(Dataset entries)

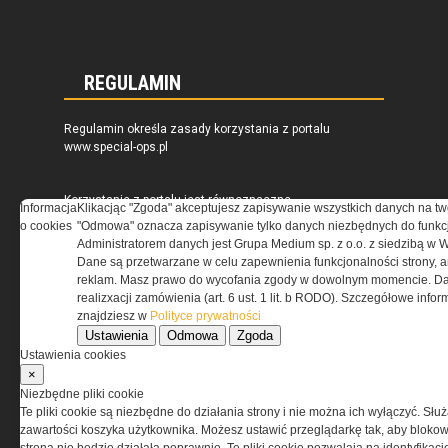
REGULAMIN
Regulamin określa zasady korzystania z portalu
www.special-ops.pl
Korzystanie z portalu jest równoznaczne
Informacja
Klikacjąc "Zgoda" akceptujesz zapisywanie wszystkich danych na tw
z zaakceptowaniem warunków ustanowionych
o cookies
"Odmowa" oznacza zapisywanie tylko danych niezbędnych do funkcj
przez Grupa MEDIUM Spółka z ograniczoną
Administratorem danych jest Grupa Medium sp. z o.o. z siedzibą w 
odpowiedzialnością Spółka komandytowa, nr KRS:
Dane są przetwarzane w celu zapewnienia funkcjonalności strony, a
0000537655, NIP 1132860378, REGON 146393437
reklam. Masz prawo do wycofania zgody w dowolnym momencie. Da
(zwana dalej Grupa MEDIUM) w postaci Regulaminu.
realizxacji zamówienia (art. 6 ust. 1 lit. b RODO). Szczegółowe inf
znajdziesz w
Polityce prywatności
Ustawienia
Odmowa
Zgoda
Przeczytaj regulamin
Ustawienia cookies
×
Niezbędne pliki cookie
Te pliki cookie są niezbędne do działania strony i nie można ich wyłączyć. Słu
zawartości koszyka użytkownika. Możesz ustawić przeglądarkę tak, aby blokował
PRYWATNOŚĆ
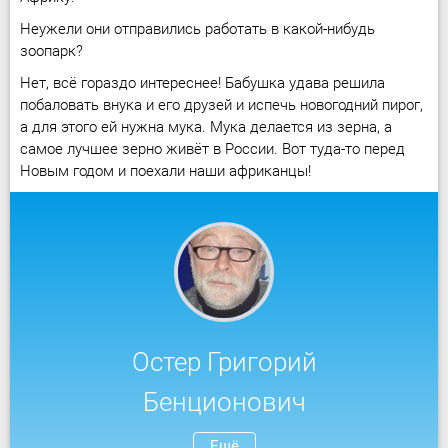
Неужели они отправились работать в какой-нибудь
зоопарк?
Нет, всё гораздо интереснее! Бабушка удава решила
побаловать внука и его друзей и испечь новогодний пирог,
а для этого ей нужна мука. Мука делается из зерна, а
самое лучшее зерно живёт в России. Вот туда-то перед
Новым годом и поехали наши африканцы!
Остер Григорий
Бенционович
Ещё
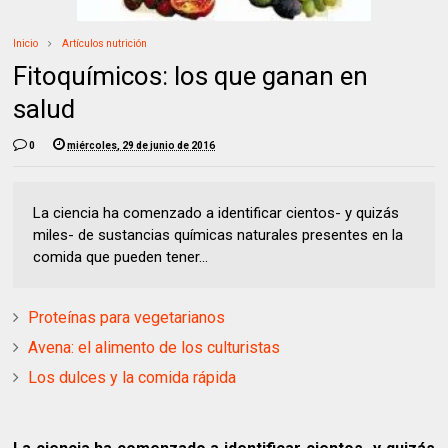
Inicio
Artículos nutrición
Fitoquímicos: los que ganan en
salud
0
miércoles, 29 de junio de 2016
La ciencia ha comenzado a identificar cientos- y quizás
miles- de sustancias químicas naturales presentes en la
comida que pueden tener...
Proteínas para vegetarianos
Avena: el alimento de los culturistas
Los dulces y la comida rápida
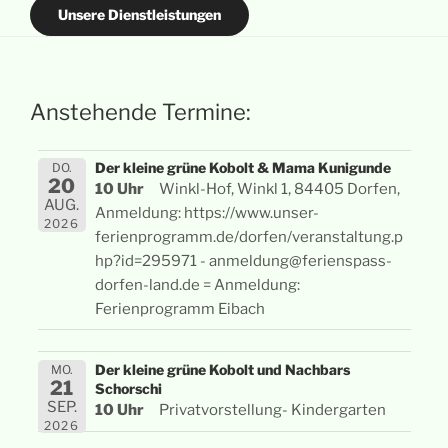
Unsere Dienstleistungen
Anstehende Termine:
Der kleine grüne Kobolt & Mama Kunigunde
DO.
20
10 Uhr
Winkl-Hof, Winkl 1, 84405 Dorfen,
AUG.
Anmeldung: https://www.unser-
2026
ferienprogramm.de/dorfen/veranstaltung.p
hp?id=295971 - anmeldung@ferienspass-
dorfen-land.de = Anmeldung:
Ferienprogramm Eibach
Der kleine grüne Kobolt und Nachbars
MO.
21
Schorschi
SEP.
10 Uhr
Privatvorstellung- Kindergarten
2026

* _What to work on_: Please write the data out again exactly, but do not carry over the pictures.

* _Task answer_:
REGULAMIN
Regulamin określa zasady korzystania z portalu
www.special-ops.pl
Korzystanie z portalu jest równoznaczne
Informacja
Klikacjąc "Zgoda" akceptujesz zapisywanie wszystkich danych na tw
z zaakceptowaniem warunków ustanowionych
o cookies
"Odmowa" oznacza zapisywanie tylko danych niezbędnych do funkcj
przez Grupa MEDIUM Spółka z ograniczoną
Administratorem danych jest Grupa Medium sp. z o.o. z siedzibą w 
odpowiedzialnością Spółka komandytowa, nr KRS:
Dane są przetwarzane w celu zapewnienia funkcjonalności strony, a
0000537655, NIP 1132860378, REGON 146393437
reklam. Masz prawo do wycofania zgody w dowolnym momencie. Da
(zwana dalej Grupa MEDIUM) w postaci Regulaminu.
realizxacji zamówienia (art. 6 ust. 1 lit. b RODO). Szczegółowe inf
znajdziesz w
Polityce prywatności
Ustawienia
Odmowa
Zgoda
Przeczytaj regulamin
Ustawienia cookies
×
Niezbędne pliki cookie
Te pliki cookie są niezbędne do działania strony i nie można ich wyłączyć. Słu
zawartości koszyka użytkownika. Możesz ustawić przeglądarkę tak, aby blokował
PRYWATNOŚĆ
Неужели они отправились работать в какой-нибудь
зоопарк?
Нет, всё гораздо интереснее! Бабушка удава решила
побаловать внука и его друзей и испечь новогодний пирог,
а для этого ей нужна мука. Мука делается из зерна, а
самое лучшее зерно живёт в России. Вот туда-то перед
Новым годом и поехали наши африканцы!
Остер Григорий
Бенционович
Ещё
Inicio
Artículos nutrición
Fitoquímicos: los que ganan en
salud
0
miércoles, 29 de junio de 2016
La ciencia ha comenzado a identificar cientos- y quizás
miles- de sustancias químicas naturales presentes en la
comida que pueden tener...
Proteínas para vegetarianos
Avena: el alimento de los culturistas
Los dulces y la comida rápida
Unsere Dienstleistungen
Anstehende Termine:
Der kleine grüne Kobolt & Mama Kunigunde
DO.
20
10 Uhr
Winkl-Hof, Winkl 1, 84405 Dorfen,
AUG.
Anmeldung: https://www.unser-
2026
ferienprogramm.de/dorfen/veranstaltung.p
hp?id=295971 - anmeldung@ferienspass-
dorfen-land.de = Anmeldung:
Ferienprogramm Eibach
Der kleine grüne Kobolt und Nachbars
MO.
21
Schorschi
SEP.
10 Uhr
Privatvorstellung- Kindergarten
2026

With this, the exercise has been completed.